I’m happy to say I was right! I tore through the firs several chapters about writing theory, and the definitions of the different stages of writing. How to encourage it and then slowed down on the last half of specific suggestions.
Now, down to the nitty gritty of the review, who is this for? I’d say it’s aimed more towards parents than classroom teachers. This is for the parent who wants to give their child a little extra help or something else to do. It really reminded me of a combination of all of my education classes for reading/writing. It went into a fair amount more detail on writing, but I never took a specifically writing course.
The first half of the book, like I said before is more of a theory and a few ideas of how to inspired your kids.

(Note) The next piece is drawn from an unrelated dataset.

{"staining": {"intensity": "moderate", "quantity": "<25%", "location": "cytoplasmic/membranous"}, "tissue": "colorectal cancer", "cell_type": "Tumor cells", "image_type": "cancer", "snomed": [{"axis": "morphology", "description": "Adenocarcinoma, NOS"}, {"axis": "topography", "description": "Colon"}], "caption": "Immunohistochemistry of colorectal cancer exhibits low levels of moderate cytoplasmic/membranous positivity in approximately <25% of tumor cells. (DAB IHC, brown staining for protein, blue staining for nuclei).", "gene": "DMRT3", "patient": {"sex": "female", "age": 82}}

The second half is where the wonder lies. It’s 52 different ideas for getting your child writing, and the great part is she gives ideas for each of the different ability levels she describes in her book. So, if your child is a scribbler, than here’s ideas to help them move along. If your child is a speller, here’s some ideas to help move them along; so on and so forth.
I’m already thinking how I can incorporate many of these ideas into my homeschooling, and have done a few little things, and am in process of setting up some of the bigger things.
I totally recommend this book if you want to encourage your child’s writing, I’m loving my copy and think I might reread it soon.
I’m going to link this up to Works for Me Wednesday to spread the word of my loving this book.